◆ **WORK TO COMPLETE**
In the listing below, find the line with "#2304, status: 解決 -> 終了" and the line with "#2323, status: 終了 -> 解決". Repeat those two lines and all lines between them exactly.

◆ **RECORDS FOR THE TASK**
◆ ◆ ◆ ◆ ◆

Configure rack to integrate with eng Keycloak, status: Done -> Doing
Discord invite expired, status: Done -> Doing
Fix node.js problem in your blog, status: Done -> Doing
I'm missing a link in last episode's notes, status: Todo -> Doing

◆ ◆ ◆ ◆ ◆

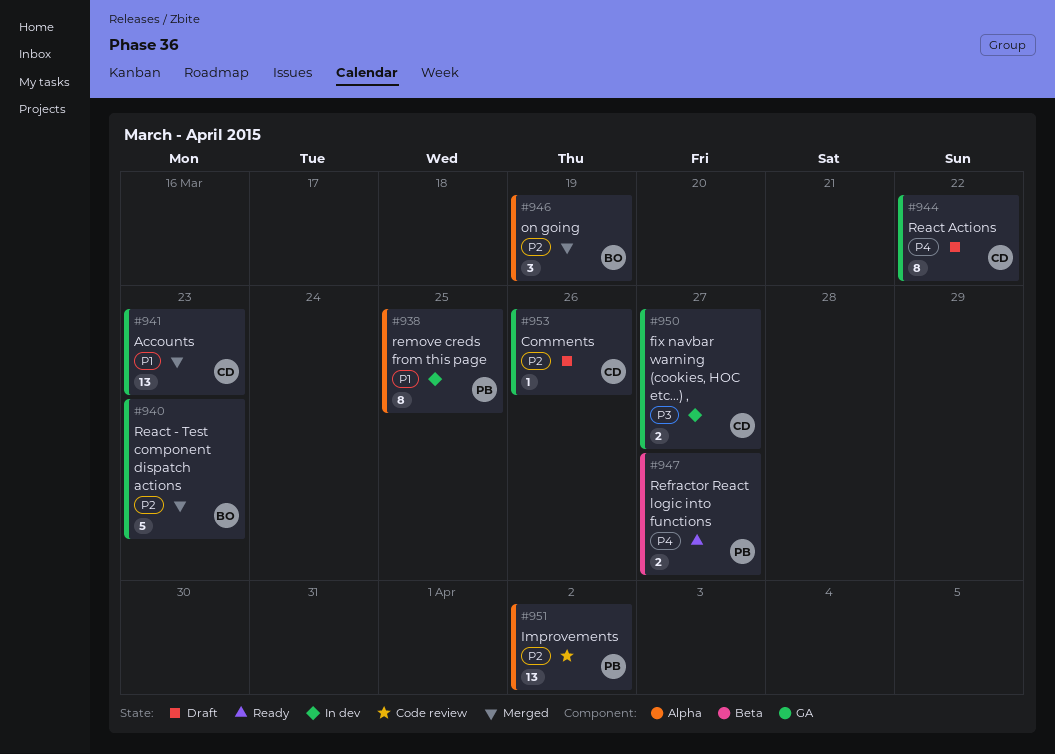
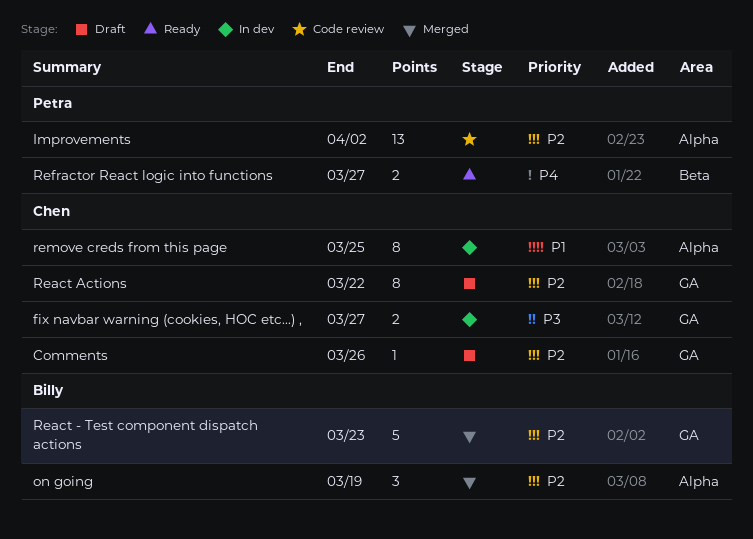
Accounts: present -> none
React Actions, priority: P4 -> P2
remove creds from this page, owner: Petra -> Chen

◆ ◆ ◆ ◆ ◆

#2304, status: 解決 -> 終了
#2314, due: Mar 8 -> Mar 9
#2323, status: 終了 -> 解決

◆ ◆ ◆ ◆ ◆

◆ **WRITTEN REPLY**
#2304, status: 解決 -> 終了
#2314, due: Mar 8 -> Mar 9
#2323, status: 終了 -> 解決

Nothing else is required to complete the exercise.